--- Source material Enclosed Below ---

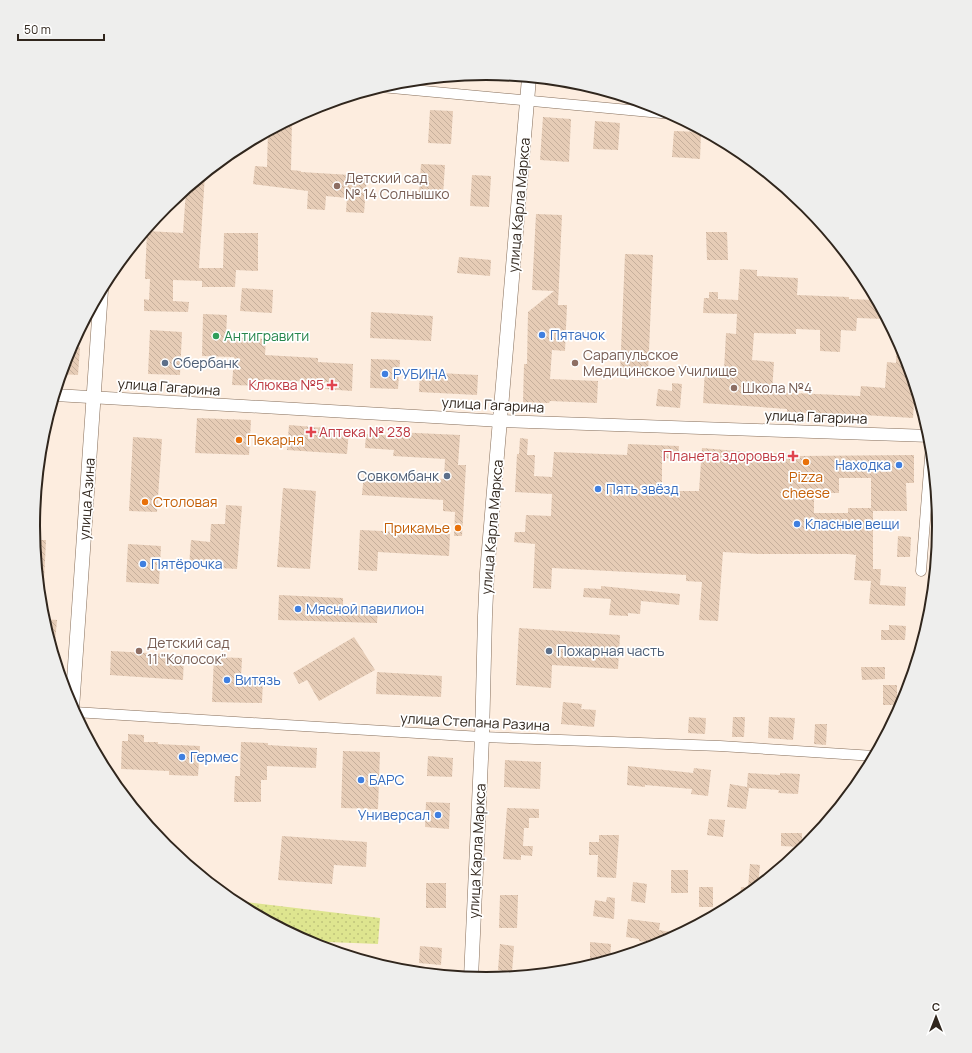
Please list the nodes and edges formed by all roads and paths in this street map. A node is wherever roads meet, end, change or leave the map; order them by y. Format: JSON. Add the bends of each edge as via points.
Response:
{"nodes":[{"id":1,"x":529,"y":82,"type":"edge"},
{"id":2,"x":401,"y":89,"type":"edge"},
{"id":3,"x":527,"y":100,"type":"junction"},
{"id":4,"x":651,"y":112,"type":"edge"},
{"id":5,"x":100,"y":303,"type":"edge"},
{"id":6,"x":60,"y":395,"type":"edge"},
{"id":7,"x":94,"y":398,"type":"junction"},
{"id":8,"x":501,"y":421,"type":"junction"},
{"id":9,"x":922,"y":436,"type":"edge"},
{"id":10,"x":929,"y":474,"type":"edge"},
{"id":11,"x":921,"y":571,"type":"dead end"},
{"id":12,"x":73,"y":694,"type":"edge"},
{"id":13,"x":81,"y":712,"type":"edge"},
{"id":14,"x":482,"y":737,"type":"junction"},
{"id":15,"x":868,"y":756,"type":"edge"},
{"id":16,"x":471,"y":972,"type":"edge"}],
"edges":[{"from":1,"to":3,"type":"main road","name":"улица Карла Маркса"},
{"from":2,"to":3,"type":"street"},
{"from":3,"to":4,"type":"street"},
{"from":3,"to":8,"type":"main road","name":"улица Карла Маркса"},
{"from":5,"to":7,"type":"main road","name":"улица Азина"},
{"from":6,"to":7,"type":"street","name":"улица Гагарина"},
{"from":7,"to":8,"type":"street","name":"улица Гагарина"},
{"from":7,"to":12,"type":"main road","name":"улица Азина"},
{"from":8,"to":9,"type":"street","name":"улица Гагарина"},
{"from":8,"to":14,"type":"main road","name":"улица Карла Маркса","via":[[487,573]]},
{"from":10,"to":11,"type":"street"},
{"from":13,"to":14,"type":"street","name":"улица Степана Разина"},
{"from":14,"to":15,"type":"street","name":"улица Степана Разина","via":[[720,746]]},
{"from":14,"to":16,"type":"main road","name":"улица Карла Маркса"}]}
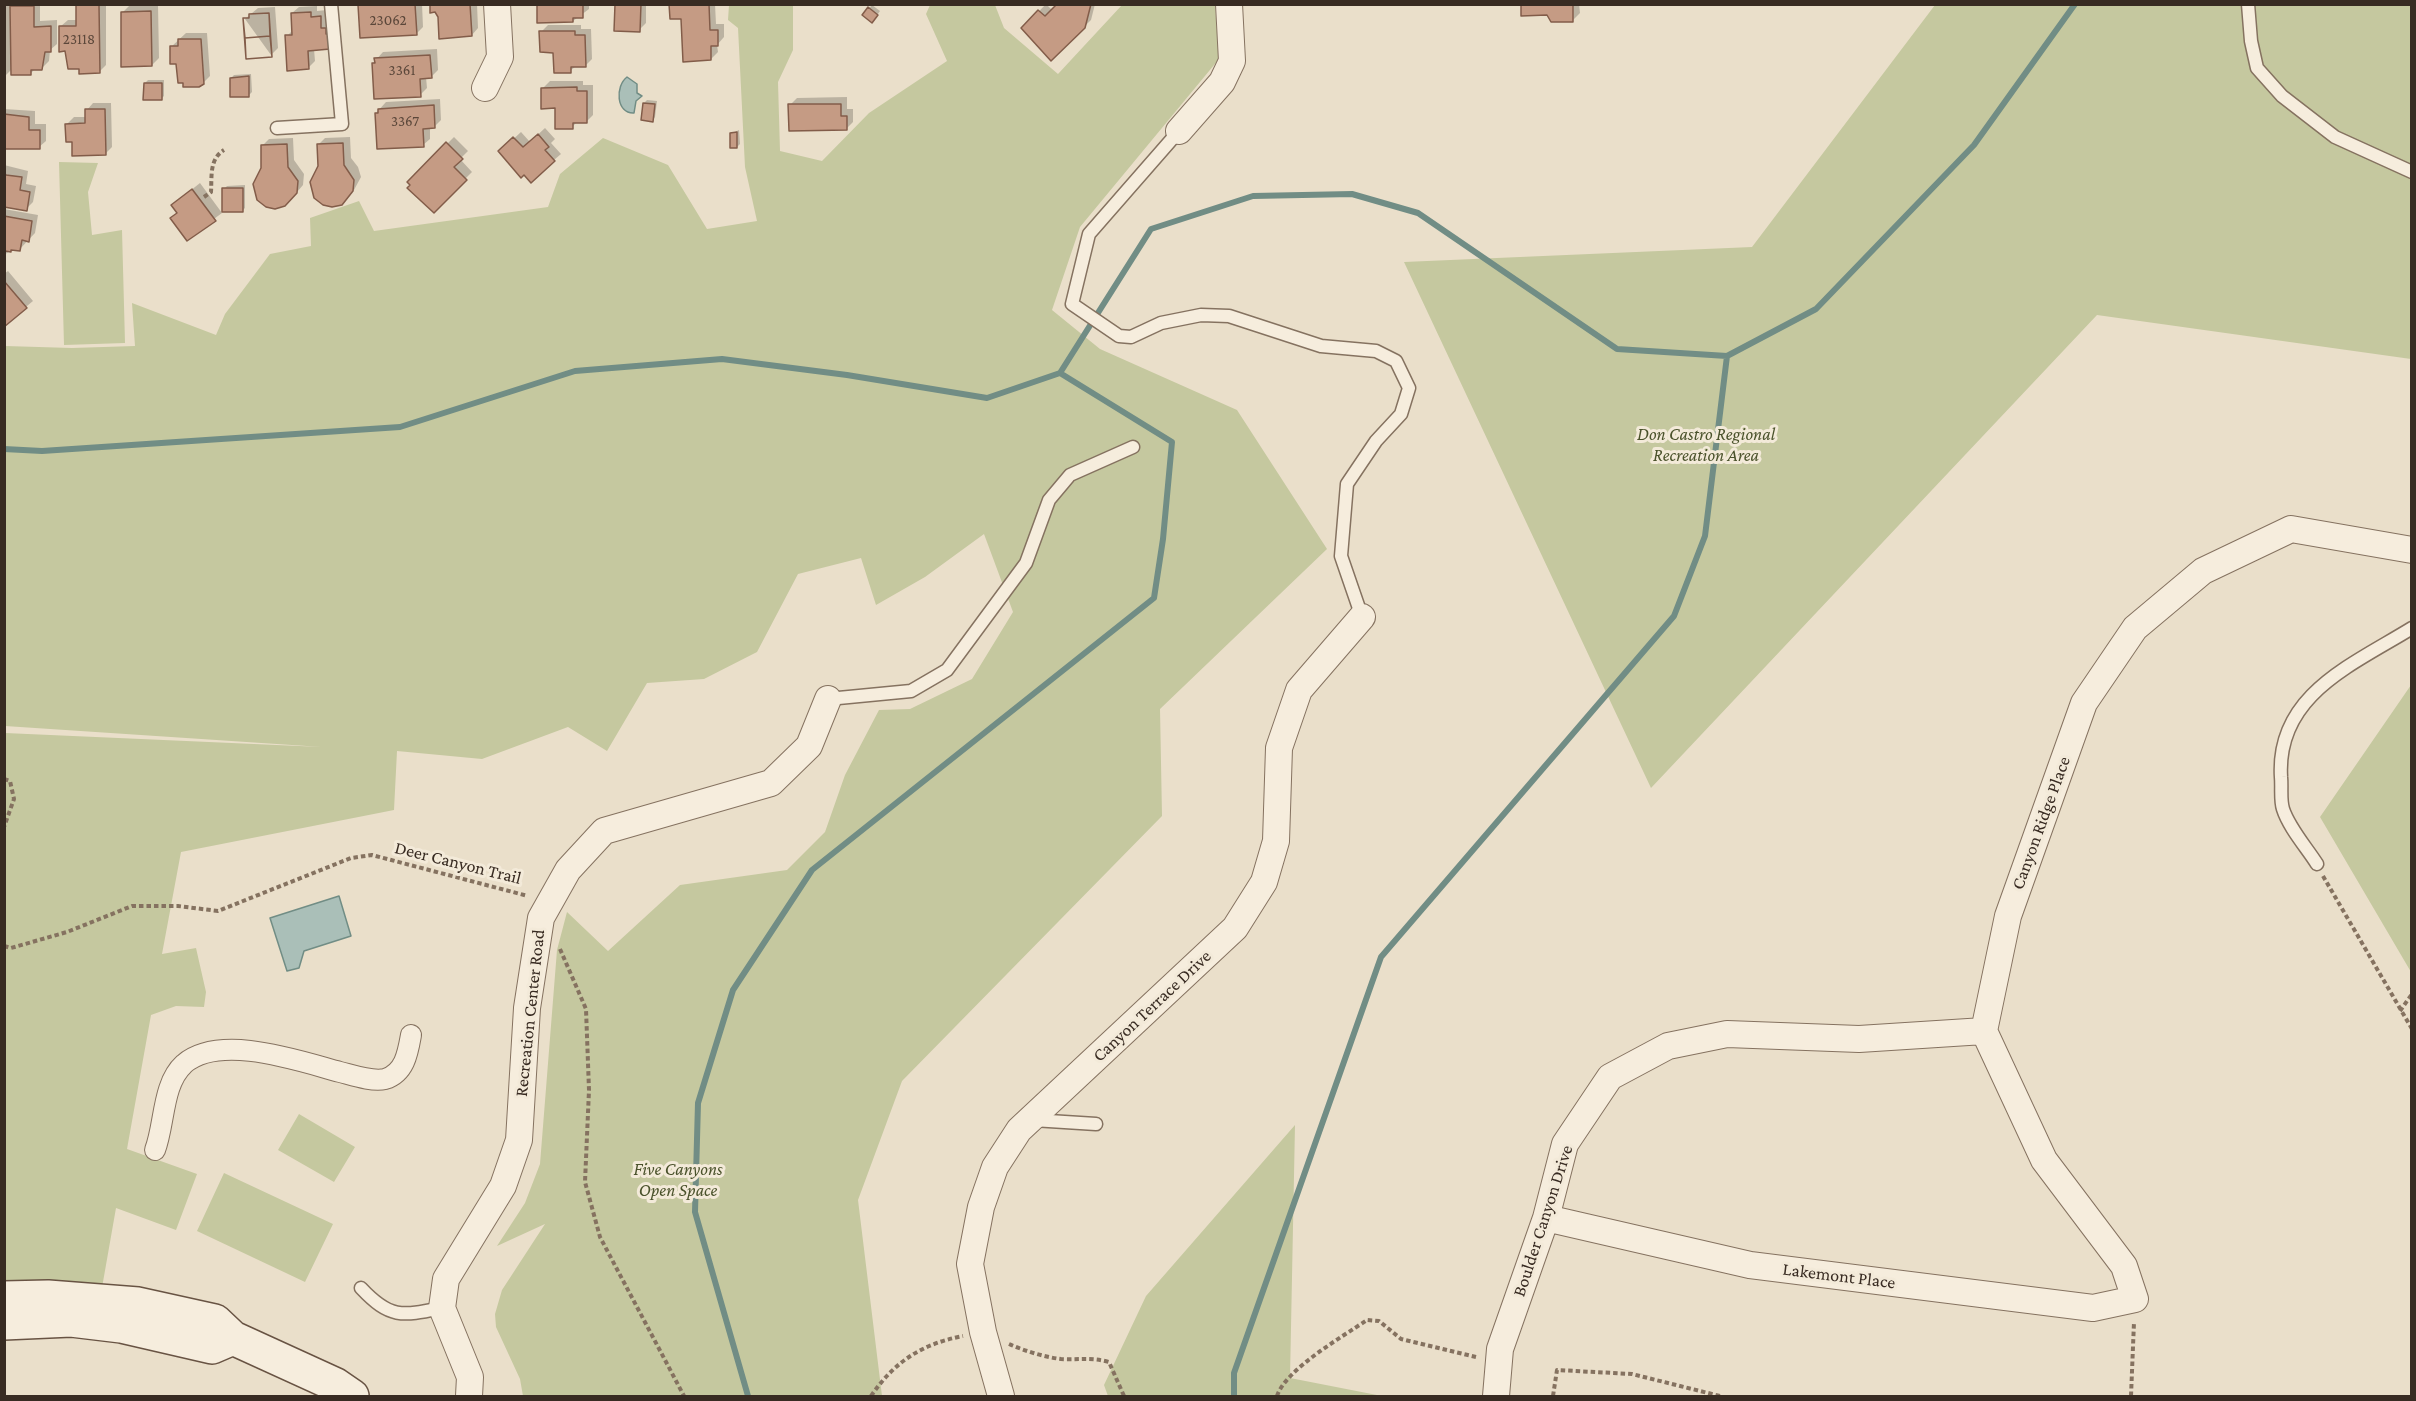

--- End of Enclosed Source material ---

Problem to work on:
The reply is to be all the records above, transcribed exactly, with no pictures.

Output for this task:
Please list the nodes and edges formed by all roads and paths in this street map. A node is wherever roads meet, end, change or leave the map; order them by y. Format: JSON. Add the bends of each edge as via points.
Response:
{"nodes":[{"id":1,"x":529,"y":82,"type":"edge"},
{"id":2,"x":401,"y":89,"type":"edge"},
{"id":3,"x":527,"y":100,"type":"junction"},
{"id":4,"x":651,"y":112,"type":"edge"},
{"id":5,"x":100,"y":303,"type":"edge"},
{"id":6,"x":60,"y":395,"type":"edge"},
{"id":7,"x":94,"y":398,"type":"junction"},
{"id":8,"x":501,"y":421,"type":"junction"},
{"id":9,"x":922,"y":436,"type":"edge"},
{"id":10,"x":929,"y":474,"type":"edge"},
{"id":11,"x":921,"y":571,"type":"dead end"},
{"id":12,"x":73,"y":694,"type":"edge"},
{"id":13,"x":81,"y":712,"type":"edge"},
{"id":14,"x":482,"y":737,"type":"junction"},
{"id":15,"x":868,"y":756,"type":"edge"},
{"id":16,"x":471,"y":972,"type":"edge"}],
"edges":[{"from":1,"to":3,"type":"main road","name":"улица Карла Маркса"},
{"from":2,"to":3,"type":"street"},
{"from":3,"to":4,"type":"street"},
{"from":3,"to":8,"type":"main road","name":"улица Карла Маркса"},
{"from":5,"to":7,"type":"main road","name":"улица Азина"},
{"from":6,"to":7,"type":"street","name":"улица Гагарина"},
{"from":7,"to":8,"type":"street","name":"улица Гагарина"},
{"from":7,"to":12,"type":"main road","name":"улица Азина"},
{"from":8,"to":9,"type":"street","name":"улица Гагарина"},
{"from":8,"to":14,"type":"main road","name":"улица Карла Маркса","via":[[487,573]]},
{"from":10,"to":11,"type":"street"},
{"from":13,"to":14,"type":"street","name":"улица Степана Разина"},
{"from":14,"to":15,"type":"street","name":"улица Степана Разина","via":[[720,746]]},
{"from":14,"to":16,"type":"main road","name":"улица Карла Маркса"}]}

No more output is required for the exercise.